取り組む課題:
• A. 書道の独学についての抜粋から、「最初はオーソドックスに楷書を」から「それとも私が間違って覚えてしまったのか?」までを、両端の語句も含めて一字一句そのまま書き写してください。
• B. 書道の独学についての抜粋で『』に入れて示されている書の作品名を、出てくる順にすべて挙げてください。

提示された抜粋:
◆ ◆ ◆

私は独学を始めてからいろいろ迷走して、今は篆書をやっています。

迷走の中味を振り返ってみました。


独学開始からこれまでの流れ

次のような流れがありました。

独学開始
     ↓
「楷書をやろう!」
     ↓
×直筆・側筆でモヤる
     ↓
「隷書に変更!」
     ↓
基礎練習の後、
ネットのテキスト(※1)を使って
呉熙載書『文語横披』を臨書
     ↓
×太細が真似できない
     ↓
「手本を変えてみよう!」
     ↓
法帖を使って
『曹全碑』を臨書
     ↓
×線がヒョロヒョロ
     ↓
「篆書をやってみよう!」
     ↓
基礎練習の後、
ネットのテキスト(※1)を使って
『泰山刻石』を臨書 【←今ここ】

※1「ネットのテキスト」とは
以前ご紹介したこちらです。

直筆(中鋒、正鋒)か、側筆(側鋒、偏鋒)か?

最初はオーソドックスに楷書をやるつもりでしたが、直筆・側筆でつまずいてしまいました。

以前の記事で少しふれましたが、私は漢字の「一」を書く時に穂先が線の中央を通るのが当たり前だと思っていました。

なので、楷書のテキストに載っている書き方(入筆の角度のまま穂先が線の上側を通るように筆を進める)を見て驚いたんです。

子供の頃に習字教室で習ったことは間違いだったのか?
それとも私が間違って覚えてしまったのか?

調べると、会派によって書き方に違いがあり、どちらの書き方も存在することがわかりました。

通っていた習字教室がどこの会派だったのか、今となっては不明ですが、とりあえず間違って覚えていたわけではなさそうで安心しました。

では今後どうするか?

今まで通り中鋒で書いて行った方がいいだろうと、そちら派の動画チャンネルなどを観ると、
「中鋒であれば力強い線が書ける」
と説明があり、なるほどと思います。

一方、例えば『九成宮醴泉銘』を《中鋒で》臨書している動画のコメント欄を見ると、
「この書き方は間違い」

◆ ◆ ◆

提供資料:
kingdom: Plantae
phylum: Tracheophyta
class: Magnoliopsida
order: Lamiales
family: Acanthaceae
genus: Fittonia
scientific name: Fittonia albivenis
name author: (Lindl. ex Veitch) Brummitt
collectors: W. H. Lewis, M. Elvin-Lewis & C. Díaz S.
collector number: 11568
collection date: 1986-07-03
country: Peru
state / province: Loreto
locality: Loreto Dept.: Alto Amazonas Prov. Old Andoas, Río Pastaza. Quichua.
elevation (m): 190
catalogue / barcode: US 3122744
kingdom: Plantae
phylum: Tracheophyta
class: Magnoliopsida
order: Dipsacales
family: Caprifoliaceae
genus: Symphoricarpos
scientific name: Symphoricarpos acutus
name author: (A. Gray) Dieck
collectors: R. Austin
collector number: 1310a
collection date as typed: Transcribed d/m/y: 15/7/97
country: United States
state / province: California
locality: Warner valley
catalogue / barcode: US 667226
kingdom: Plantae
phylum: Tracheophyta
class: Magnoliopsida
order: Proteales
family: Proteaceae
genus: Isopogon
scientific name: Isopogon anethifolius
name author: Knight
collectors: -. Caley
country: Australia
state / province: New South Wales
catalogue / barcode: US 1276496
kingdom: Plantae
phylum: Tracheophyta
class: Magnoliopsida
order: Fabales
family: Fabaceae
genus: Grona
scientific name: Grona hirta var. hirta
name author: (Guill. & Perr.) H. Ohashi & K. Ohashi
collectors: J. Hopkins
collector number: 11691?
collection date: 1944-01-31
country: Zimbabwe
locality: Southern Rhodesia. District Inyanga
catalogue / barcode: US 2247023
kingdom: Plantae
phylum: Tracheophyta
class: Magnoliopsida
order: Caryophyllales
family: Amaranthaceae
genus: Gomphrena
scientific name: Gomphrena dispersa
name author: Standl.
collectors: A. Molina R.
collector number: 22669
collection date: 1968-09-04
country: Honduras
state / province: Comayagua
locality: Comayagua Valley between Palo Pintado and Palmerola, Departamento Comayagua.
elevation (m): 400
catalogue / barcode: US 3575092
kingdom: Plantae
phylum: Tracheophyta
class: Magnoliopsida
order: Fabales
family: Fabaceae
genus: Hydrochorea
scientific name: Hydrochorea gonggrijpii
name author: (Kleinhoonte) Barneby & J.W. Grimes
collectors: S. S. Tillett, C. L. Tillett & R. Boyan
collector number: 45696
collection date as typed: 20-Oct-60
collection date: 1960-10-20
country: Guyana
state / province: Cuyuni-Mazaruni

◆ ◆ ◆

解答全文:
• A.
最初はオーソドックスに楷書をやるつもりでしたが、直筆・側筆でつまずいてしまいました。

以前の記事で少しふれましたが、私は漢字の「一」を書く時に穂先が線の中央を通るのが当たり前だと思っていました。

なので、楷書のテキストに載っている書き方(入筆の角度のまま穂先が線の上側を通るように筆を進める)を見て驚いたんです。

子供の頃に習字教室で習ったことは間違いだったのか?
それとも私が間違って覚えてしまったのか?

• B. 『文語横披』、『曹全碑』、『泰山刻石』、『九成宮醴泉銘』